-- Opening Marker --

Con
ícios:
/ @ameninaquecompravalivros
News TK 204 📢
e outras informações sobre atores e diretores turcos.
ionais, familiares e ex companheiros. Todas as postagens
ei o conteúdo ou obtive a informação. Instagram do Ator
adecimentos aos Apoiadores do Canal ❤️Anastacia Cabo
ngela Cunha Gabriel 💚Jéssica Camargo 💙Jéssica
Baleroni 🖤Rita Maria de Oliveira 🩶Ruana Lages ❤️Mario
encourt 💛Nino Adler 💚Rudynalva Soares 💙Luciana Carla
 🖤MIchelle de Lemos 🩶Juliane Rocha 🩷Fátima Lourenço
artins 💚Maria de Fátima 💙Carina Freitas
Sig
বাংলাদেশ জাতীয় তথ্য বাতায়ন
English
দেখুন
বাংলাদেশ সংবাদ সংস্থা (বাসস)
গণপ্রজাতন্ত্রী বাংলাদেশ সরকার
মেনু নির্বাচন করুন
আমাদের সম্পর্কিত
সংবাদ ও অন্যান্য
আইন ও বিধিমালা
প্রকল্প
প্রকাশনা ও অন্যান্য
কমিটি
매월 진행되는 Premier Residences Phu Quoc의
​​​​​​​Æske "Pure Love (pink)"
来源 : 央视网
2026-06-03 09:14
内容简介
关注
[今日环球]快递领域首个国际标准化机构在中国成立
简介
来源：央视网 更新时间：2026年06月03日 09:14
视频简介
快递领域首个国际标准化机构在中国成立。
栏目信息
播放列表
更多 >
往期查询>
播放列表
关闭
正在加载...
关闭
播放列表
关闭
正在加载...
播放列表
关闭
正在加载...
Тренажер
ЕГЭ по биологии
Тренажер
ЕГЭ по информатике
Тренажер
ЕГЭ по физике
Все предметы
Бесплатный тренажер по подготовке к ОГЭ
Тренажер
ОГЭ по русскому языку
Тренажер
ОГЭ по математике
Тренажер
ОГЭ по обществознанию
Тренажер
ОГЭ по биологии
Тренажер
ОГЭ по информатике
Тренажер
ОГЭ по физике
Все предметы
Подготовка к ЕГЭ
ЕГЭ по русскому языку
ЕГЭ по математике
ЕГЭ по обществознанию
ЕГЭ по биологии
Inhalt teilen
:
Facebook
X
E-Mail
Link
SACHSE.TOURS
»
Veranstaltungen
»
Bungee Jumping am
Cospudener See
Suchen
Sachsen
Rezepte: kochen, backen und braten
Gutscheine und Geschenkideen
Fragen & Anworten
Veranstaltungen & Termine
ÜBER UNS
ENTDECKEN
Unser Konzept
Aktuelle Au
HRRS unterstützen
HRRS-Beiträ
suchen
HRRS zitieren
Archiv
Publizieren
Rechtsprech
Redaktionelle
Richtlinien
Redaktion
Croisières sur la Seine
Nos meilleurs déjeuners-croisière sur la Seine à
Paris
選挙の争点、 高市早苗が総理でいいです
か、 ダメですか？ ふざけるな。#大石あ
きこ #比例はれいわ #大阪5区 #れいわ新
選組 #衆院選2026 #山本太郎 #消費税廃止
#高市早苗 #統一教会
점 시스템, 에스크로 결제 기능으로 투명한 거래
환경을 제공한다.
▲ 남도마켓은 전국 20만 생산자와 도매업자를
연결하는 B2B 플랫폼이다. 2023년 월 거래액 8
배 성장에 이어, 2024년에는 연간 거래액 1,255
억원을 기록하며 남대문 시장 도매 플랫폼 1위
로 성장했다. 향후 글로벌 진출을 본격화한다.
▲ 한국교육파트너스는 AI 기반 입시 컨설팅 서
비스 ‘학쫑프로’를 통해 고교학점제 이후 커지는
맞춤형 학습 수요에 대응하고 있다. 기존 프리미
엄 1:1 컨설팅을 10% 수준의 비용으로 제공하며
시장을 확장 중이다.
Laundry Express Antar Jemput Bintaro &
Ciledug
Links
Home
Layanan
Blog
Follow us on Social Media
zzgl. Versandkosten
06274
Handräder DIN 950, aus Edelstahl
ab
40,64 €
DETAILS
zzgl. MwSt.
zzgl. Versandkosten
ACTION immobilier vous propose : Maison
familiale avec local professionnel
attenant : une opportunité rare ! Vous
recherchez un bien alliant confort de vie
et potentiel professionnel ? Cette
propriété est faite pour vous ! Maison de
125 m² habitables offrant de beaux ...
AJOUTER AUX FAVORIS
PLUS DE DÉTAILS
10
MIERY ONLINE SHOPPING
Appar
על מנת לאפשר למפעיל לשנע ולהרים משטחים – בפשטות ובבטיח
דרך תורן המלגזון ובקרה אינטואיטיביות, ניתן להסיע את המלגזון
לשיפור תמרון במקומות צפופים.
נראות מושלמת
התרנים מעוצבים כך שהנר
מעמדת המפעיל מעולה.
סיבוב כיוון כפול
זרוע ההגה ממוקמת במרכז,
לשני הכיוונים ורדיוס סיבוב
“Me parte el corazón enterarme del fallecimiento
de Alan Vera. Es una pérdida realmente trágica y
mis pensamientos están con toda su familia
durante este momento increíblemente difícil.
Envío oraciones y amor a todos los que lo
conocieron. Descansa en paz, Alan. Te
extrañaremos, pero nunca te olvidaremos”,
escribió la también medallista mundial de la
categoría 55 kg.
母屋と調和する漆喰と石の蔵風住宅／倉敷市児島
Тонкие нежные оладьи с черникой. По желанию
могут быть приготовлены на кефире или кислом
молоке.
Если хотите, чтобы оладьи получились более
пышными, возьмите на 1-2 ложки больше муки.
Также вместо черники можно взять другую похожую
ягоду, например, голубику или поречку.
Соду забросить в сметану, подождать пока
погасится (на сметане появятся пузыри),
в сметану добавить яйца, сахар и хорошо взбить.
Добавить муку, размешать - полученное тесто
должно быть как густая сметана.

-- Closing Marker --

» Task instructions: Transcribe the records in full, word for word.

» Output for this exercise:
Con
ícios:
/ @ameninaquecompravalivros
News TK 204 📢
e outras informações sobre atores e diretores turcos.
ionais, familiares e ex companheiros. Todas as postagens
ei o conteúdo ou obtive a informação. Instagram do Ator
adecimentos aos Apoiadores do Canal ❤️Anastacia Cabo
ngela Cunha Gabriel 💚Jéssica Camargo 💙Jéssica
Baleroni 🖤Rita Maria de Oliveira 🩶Ruana Lages ❤️Mario
encourt 💛Nino Adler 💚Rudynalva Soares 💙Luciana Carla
 🖤MIchelle de Lemos 🩶Juliane Rocha 🩷Fátima Lourenço
artins 💚Maria de Fátima 💙Carina Freitas
Sig
বাংলাদেশ জাতীয় তথ্য বাতায়ন
English
দেখুন
বাংলাদেশ সংবাদ সংস্থা (বাসস)
গণপ্রজাতন্ত্রী বাংলাদেশ সরকার
মেনু নির্বাচন করুন
আমাদের সম্পর্কিত
সংবাদ ও অন্যান্য
আইন ও বিধিমালা
প্রকল্প
প্রকাশনা ও অন্যান্য
কমিটি
매월 진행되는 Premier Residences Phu Quoc의
​​​​​​​Æske "Pure Love (pink)"
来源 : 央视网
2026-06-03 09:14
内容简介
关注
[今日环球]快递领域首个国际标准化机构在中国成立
简介
来源：央视网 更新时间：2026年06月03日 09:14
视频简介
快递领域首个国际标准化机构在中国成立。
栏目信息
播放列表
更多 >
往期查询>
播放列表
关闭
正在加载...
关闭
播放列表
关闭
正在加载...
播放列表
关闭
正在加载...
Тренажер
ЕГЭ по биологии
Тренажер
ЕГЭ по информатике
Тренажер
ЕГЭ по физике
Все предметы
Бесплатный тренажер по подготовке к ОГЭ
Тренажер
ОГЭ по русскому языку
Тренажер
ОГЭ по математике
Тренажер
ОГЭ по обществознанию
Тренажер
ОГЭ по биологии
Тренажер
ОГЭ по информатике
Тренажер
ОГЭ по физике
Все предметы
Подготовка к ЕГЭ
ЕГЭ по русскому языку
ЕГЭ по математике
ЕГЭ по обществознанию
ЕГЭ по биологии
Inhalt teilen
:
Facebook
X
E-Mail
Link
SACHSE.TOURS
»
Veranstaltungen
»
Bungee Jumping am
Cospudener See
Suchen
Sachsen
Rezepte: kochen, backen und braten
Gutscheine und Geschenkideen
Fragen & Anworten
Veranstaltungen & Termine
ÜBER UNS
ENTDECKEN
Unser Konzept
Aktuelle Au
HRRS unterstützen
HRRS-Beiträ
suchen
HRRS zitieren
Archiv
Publizieren
Rechtsprech
Redaktionelle
Richtlinien
Redaktion
Croisières sur la Seine
Nos meilleurs déjeuners-croisière sur la Seine à
Paris
選挙の争点、 高市早苗が総理でいいです
か、 ダメですか？ ふざけるな。#大石あ
きこ #比例はれいわ #大阪5区 #れいわ新
選組 #衆院選2026 #山本太郎 #消費税廃止
#高市早苗 #統一教会
점 시스템, 에스크로 결제 기능으로 투명한 거래
환경을 제공한다.
▲ 남도마켓은 전국 20만 생산자와 도매업자를
연결하는 B2B 플랫폼이다. 2023년 월 거래액 8
배 성장에 이어, 2024년에는 연간 거래액 1,255
억원을 기록하며 남대문 시장 도매 플랫폼 1위
로 성장했다. 향후 글로벌 진출을 본격화한다.
▲ 한국교육파트너스는 AI 기반 입시 컨설팅 서
비스 ‘학쫑프로’를 통해 고교학점제 이후 커지는
맞춤형 학습 수요에 대응하고 있다. 기존 프리미
엄 1:1 컨설팅을 10% 수준의 비용으로 제공하며
시장을 확장 중이다.
Laundry Express Antar Jemput Bintaro &
Ciledug
Links
Home
Layanan
Blog
Follow us on Social Media
zzgl. Versandkosten
06274
Handräder DIN 950, aus Edelstahl
ab
40,64 €
DETAILS
zzgl. MwSt.
zzgl. Versandkosten
ACTION immobilier vous propose : Maison
familiale avec local professionnel
attenant : une opportunité rare ! Vous
recherchez un bien alliant confort de vie
et potentiel professionnel ? Cette
propriété est faite pour vous ! Maison de
125 m² habitables offrant de beaux ...
AJOUTER AUX FAVORIS
PLUS DE DÉTAILS
10
MIERY ONLINE SHOPPING
Appar
על מנת לאפשר למפעיל לשנע ולהרים משטחים – בפשטות ובבטיח
דרך תורן המלגזון ובקרה אינטואיטיביות, ניתן להסיע את המלגזון
לשיפור תמרון במקומות צפופים.
נראות מושלמת
התרנים מעוצבים כך שהנר
מעמדת המפעיל מעולה.
סיבוב כיוון כפול
זרוע ההגה ממוקמת במרכז,
לשני הכיוונים ורדיוס סיבוב
“Me parte el corazón enterarme del fallecimiento
de Alan Vera. Es una pérdida realmente trágica y
mis pensamientos están con toda su familia
durante este momento increíblemente difícil.
Envío oraciones y amor a todos los que lo
conocieron. Descansa en paz, Alan. Te
extrañaremos, pero nunca te olvidaremos”,
escribió la también medallista mundial de la
categoría 55 kg.
母屋と調和する漆喰と石の蔵風住宅／倉敷市児島
Тонкие нежные оладьи с черникой. По желанию
могут быть приготовлены на кефире или кислом
молоке.
Если хотите, чтобы оладьи получились более
пышными, возьмите на 1-2 ложки больше муки.
Также вместо черники можно взять другую похожую
ягоду, например, голубику или поречку.
Соду забросить в сметану, подождать пока
погасится (на сметане появятся пузыри),
в сметану добавить яйца, сахар и хорошо взбить.
Добавить муку, размешать - полученное тесто
должно быть как густая сметана.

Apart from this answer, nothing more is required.